Even with complex image analyses such as the recognition of emotions (Affective Computing) or video analyses, Unsupervised Machine Learning can show its strengths, as the questions have an explorative character.

The big challenge is to choose the right method for the right application. This includes on the one hand Experience and on the other hand the corresponding Expertise. That's why in our Unsupervised Machine Learning training we provide detailed expertise that plays a crucial role in identifying the relevant machine learning methods for a specific use case.

The future potential of Unsupervised Machine Learning

Even if unsupervised machine learning is not as widespread as supervised machine learning, the method is no less important. Especially because machine learning in general is becoming one of the decisive factors for innovation and growth, methods such as supervised and unsupervised machine learning are also gaining in importance.
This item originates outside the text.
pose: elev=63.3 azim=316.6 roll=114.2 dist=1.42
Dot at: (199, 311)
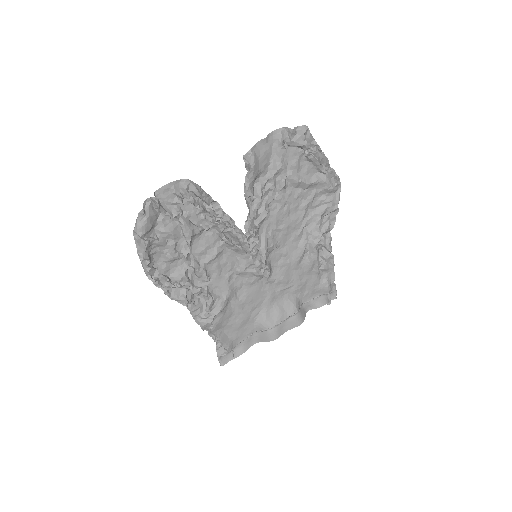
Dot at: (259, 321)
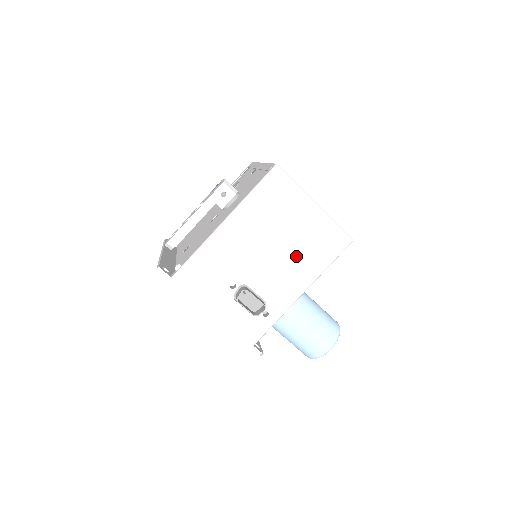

One difficulty in using UL is the assessment of the results. The analysis results are not simply "sick" or "healthy". Precisely because the output values are not fixed from the beginning, however, Unsupervised Machine Learning is ideal for Explorations and data exploration.

Especially with regard to the development of AI, Unsupervised Machine Learning is even considered a great beacon of hope. Above all, the ability that Algorithms through the use of Unsupervised Machine Learning independent Rules and Sample This makes it an extremely interesting tool in the development of AI and in its application in practice.


Michaela Tiedemann

Michaela Tiedemann has been part of the Alexander Thamm GmbH team since the early start-up days. She has actively shaped the development from a fast-moving, spontaneous start-up to a successful company. With the founding of her own family, a whole new chapter began for Michaela Tiedemann at the same time. Hanging up her job, however, was out of the question for the new mother. Instead, she developed a strategy to reconcile her job as Chief Marketing Officer with her role as a mother.